* [EXERCISE PROMPT] Output every line below without omitting or altering anything.

* [RECORDS FOR PROCESSING]
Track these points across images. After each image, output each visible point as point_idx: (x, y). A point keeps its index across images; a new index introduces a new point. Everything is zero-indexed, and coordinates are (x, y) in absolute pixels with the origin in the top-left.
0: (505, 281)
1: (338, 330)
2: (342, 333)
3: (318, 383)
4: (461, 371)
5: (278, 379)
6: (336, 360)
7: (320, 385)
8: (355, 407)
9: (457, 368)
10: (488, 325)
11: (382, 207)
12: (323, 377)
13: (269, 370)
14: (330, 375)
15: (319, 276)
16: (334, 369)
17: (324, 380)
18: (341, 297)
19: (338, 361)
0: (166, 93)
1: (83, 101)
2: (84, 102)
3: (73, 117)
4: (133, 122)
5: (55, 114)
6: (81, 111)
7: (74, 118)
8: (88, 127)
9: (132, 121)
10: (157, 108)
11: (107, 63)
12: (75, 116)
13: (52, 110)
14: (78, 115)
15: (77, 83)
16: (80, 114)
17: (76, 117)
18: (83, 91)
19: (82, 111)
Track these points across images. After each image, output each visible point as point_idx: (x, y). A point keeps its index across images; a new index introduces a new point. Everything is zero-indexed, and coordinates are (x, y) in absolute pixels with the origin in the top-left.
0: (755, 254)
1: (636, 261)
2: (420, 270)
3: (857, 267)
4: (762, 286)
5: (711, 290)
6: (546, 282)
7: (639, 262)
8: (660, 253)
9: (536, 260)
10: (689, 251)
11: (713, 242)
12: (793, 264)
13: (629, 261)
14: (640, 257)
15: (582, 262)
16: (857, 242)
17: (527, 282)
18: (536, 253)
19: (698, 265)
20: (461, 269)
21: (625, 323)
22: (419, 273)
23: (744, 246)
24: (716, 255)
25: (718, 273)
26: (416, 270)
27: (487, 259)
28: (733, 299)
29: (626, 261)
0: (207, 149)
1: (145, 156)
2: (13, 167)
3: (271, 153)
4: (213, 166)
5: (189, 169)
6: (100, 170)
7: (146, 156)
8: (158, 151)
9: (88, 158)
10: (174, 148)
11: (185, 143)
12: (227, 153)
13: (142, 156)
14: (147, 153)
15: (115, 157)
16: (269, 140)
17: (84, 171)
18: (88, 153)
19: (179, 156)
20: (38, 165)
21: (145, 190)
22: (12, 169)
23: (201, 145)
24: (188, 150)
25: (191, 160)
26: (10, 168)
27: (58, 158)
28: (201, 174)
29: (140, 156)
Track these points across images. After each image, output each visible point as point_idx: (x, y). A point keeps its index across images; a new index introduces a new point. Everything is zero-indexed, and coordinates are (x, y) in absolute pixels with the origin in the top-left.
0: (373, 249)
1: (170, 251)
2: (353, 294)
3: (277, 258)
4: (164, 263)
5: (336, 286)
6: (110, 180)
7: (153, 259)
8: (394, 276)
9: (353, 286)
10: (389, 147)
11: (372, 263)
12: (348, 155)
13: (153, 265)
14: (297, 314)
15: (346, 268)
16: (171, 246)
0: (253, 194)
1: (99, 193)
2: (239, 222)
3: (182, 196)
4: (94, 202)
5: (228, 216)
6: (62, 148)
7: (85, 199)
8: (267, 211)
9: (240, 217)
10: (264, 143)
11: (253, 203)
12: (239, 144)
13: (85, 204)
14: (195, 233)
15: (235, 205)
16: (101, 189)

* [REPLY TO THE EXERCISE]
Track these points across images. After each image, output each visible point as point_idx: (x, y). A point keeps its index across images; a new index introduces a new point. Everything is zero-indexed, and coordinates are (x, y) in absolute pixels with the origin in the top-left.
0: (505, 281)
1: (338, 330)
2: (342, 333)
3: (318, 383)
4: (461, 371)
5: (278, 379)
6: (336, 360)
7: (320, 385)
8: (355, 407)
9: (457, 368)
10: (488, 325)
11: (382, 207)
12: (323, 377)
13: (269, 370)
14: (330, 375)
15: (319, 276)
16: (334, 369)
17: (324, 380)
18: (341, 297)
19: (338, 361)
0: (166, 93)
1: (83, 101)
2: (84, 102)
3: (73, 117)
4: (133, 122)
5: (55, 114)
6: (81, 111)
7: (74, 118)
8: (88, 127)
9: (132, 121)
10: (157, 108)
11: (107, 63)
12: (75, 116)
13: (52, 110)
14: (78, 115)
15: (77, 83)
16: (80, 114)
17: (76, 117)
18: (83, 91)
19: (82, 111)
Track these points across images. After each image, output each visible point as point_idx: (x, y). A point keeps its index across images; a new index introduces a new point. Everything is zero-indexed, and coordinates are (x, y) in absolute pixels with the origin in the top-left.
0: (755, 254)
1: (636, 261)
2: (420, 270)
3: (857, 267)
4: (762, 286)
5: (711, 290)
6: (546, 282)
7: (639, 262)
8: (660, 253)
9: (536, 260)
10: (689, 251)
11: (713, 242)
12: (793, 264)
13: (629, 261)
14: (640, 257)
15: (582, 262)
16: (857, 242)
17: (527, 282)
18: (536, 253)
19: (698, 265)
20: (461, 269)
21: (625, 323)
22: (419, 273)
23: (744, 246)
24: (716, 255)
25: (718, 273)
26: (416, 270)
27: (487, 259)
28: (733, 299)
29: (626, 261)
0: (207, 149)
1: (145, 156)
2: (13, 167)
3: (271, 153)
4: (213, 166)
5: (189, 169)
6: (100, 170)
7: (146, 156)
8: (158, 151)
9: (88, 158)
10: (174, 148)
11: (185, 143)
12: (227, 153)
13: (142, 156)
14: (147, 153)
15: (115, 157)
16: (269, 140)
17: (84, 171)
18: (88, 153)
19: (179, 156)
20: (38, 165)
21: (145, 190)
22: (12, 169)
23: (201, 145)
24: (188, 150)
25: (191, 160)
26: (10, 168)
27: (58, 158)
28: (201, 174)
29: (140, 156)
Track these points across images. After each image, output each visible point as point_idx: (x, y). A point keeps its index across images; a new index introduces a new point. Everything is zero-indexed, and coordinates are (x, y) in absolute pixels with the origin in the top-left.
0: (373, 249)
1: (170, 251)
2: (353, 294)
3: (277, 258)
4: (164, 263)
5: (336, 286)
6: (110, 180)
7: (153, 259)
8: (394, 276)
9: (353, 286)
10: (389, 147)
11: (372, 263)
12: (348, 155)
13: (153, 265)
14: (297, 314)
15: (346, 268)
16: (171, 246)
0: (253, 194)
1: (99, 193)
2: (239, 222)
3: (182, 196)
4: (94, 202)
5: (228, 216)
6: (62, 148)
7: (85, 199)
8: (267, 211)
9: (240, 217)
10: (264, 143)
11: (253, 203)
12: (239, 144)
13: (85, 204)
14: (195, 233)
15: (235, 205)
16: (101, 189)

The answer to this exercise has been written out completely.